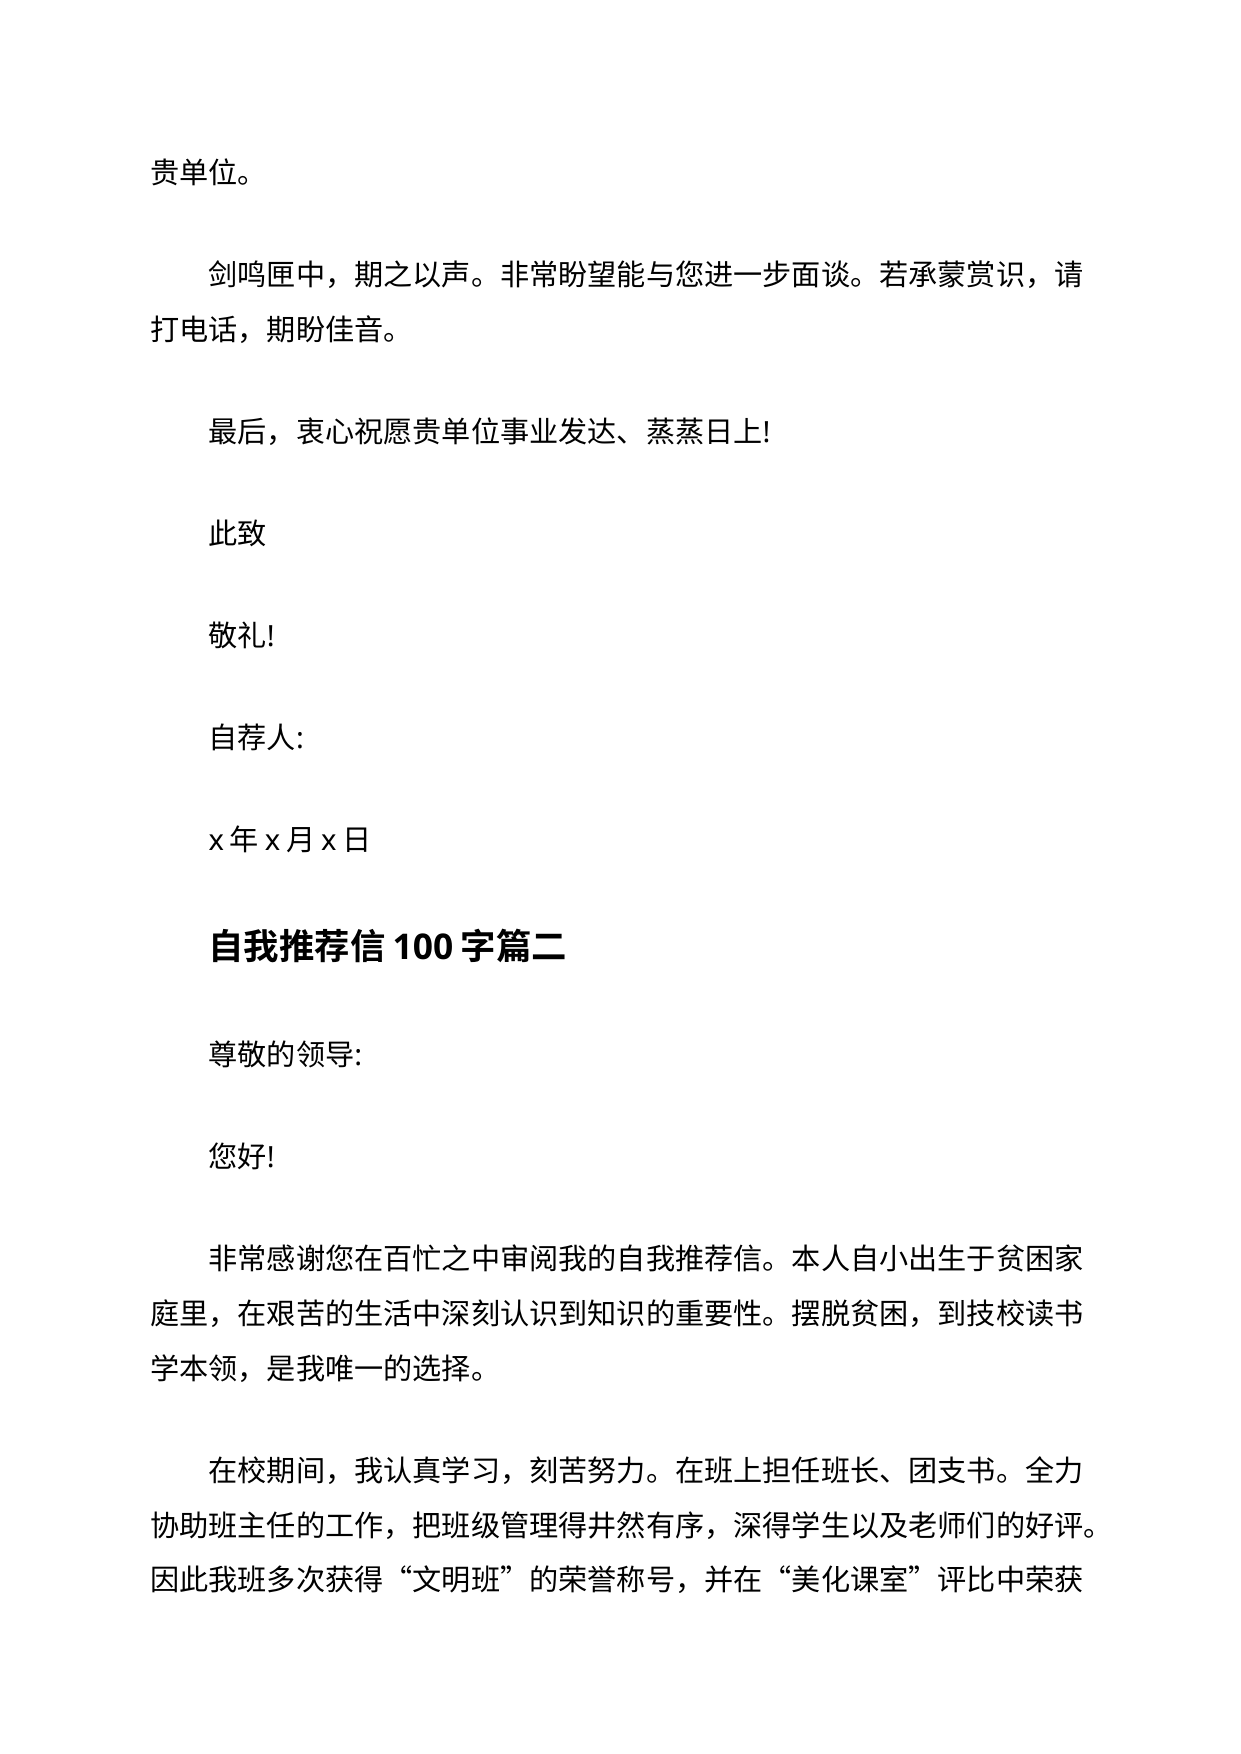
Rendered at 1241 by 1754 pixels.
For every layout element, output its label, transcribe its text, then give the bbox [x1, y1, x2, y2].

text 尊敬的领导: [150, 1032, 1090, 1074]
text 最后，衷心祝愿贵单位事业发达、蒸蒸日上! [150, 408, 1090, 451]
text x年x月x日 [150, 816, 1090, 858]
text 此致 [150, 510, 1090, 553]
text 自荐人: [150, 714, 1090, 757]
text 自我推荐信100字篇二 [150, 918, 1090, 969]
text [150, 150, 1090, 192]
text 非常感谢您在百忙之中审阅我的自我推荐信。本人自小出生于贫困家庭里，在艰苦的生活中深刻认识到知识的重要性。摆脱贫困，到技校读书学本领，是我唯一的选择。 [150, 1236, 1090, 1388]
text 敬礼! [150, 612, 1090, 654]
text 您好! [150, 1134, 1090, 1176]
text 剑鸣匣中，期之以声。非常盼望能与您进一步面谈。若承蒙赏识，请打电话，期盼佳音。 [150, 252, 1090, 349]
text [150, 1447, 1090, 1599]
::::
*Exercise instructions*: Write out the data again word for word, minus any images.

*Expected answer*:
Rendered at 1241 by 1754 pixels.
For every layout element, output its label, transcribe its text, then give the bbox [x1, y1, x2, y2].

text 尊敬的领导: [150, 1032, 1090, 1074]
text 最后，衷心祝愿贵单位事业发达、蒸蒸日上! [150, 408, 1090, 451]
text x年x月x日 [150, 816, 1090, 858]
text 此致 [150, 510, 1090, 553]
text 自荐人: [150, 714, 1090, 757]
text 自我推荐信100字篇二 [150, 918, 1090, 969]
text [150, 150, 1090, 192]
text 非常感谢您在百忙之中审阅我的自我推荐信。本人自小出生于贫困家庭里，在艰苦的生活中深刻认识到知识的重要性。摆脱贫困，到技校读书学本领，是我唯一的选择。 [150, 1236, 1090, 1388]
text 敬礼! [150, 612, 1090, 654]
text 您好! [150, 1134, 1090, 1176]
text 剑鸣匣中，期之以声。非常盼望能与您进一步面谈。若承蒙赏识，请打电话，期盼佳音。 [150, 252, 1090, 349]
text [150, 1447, 1090, 1599]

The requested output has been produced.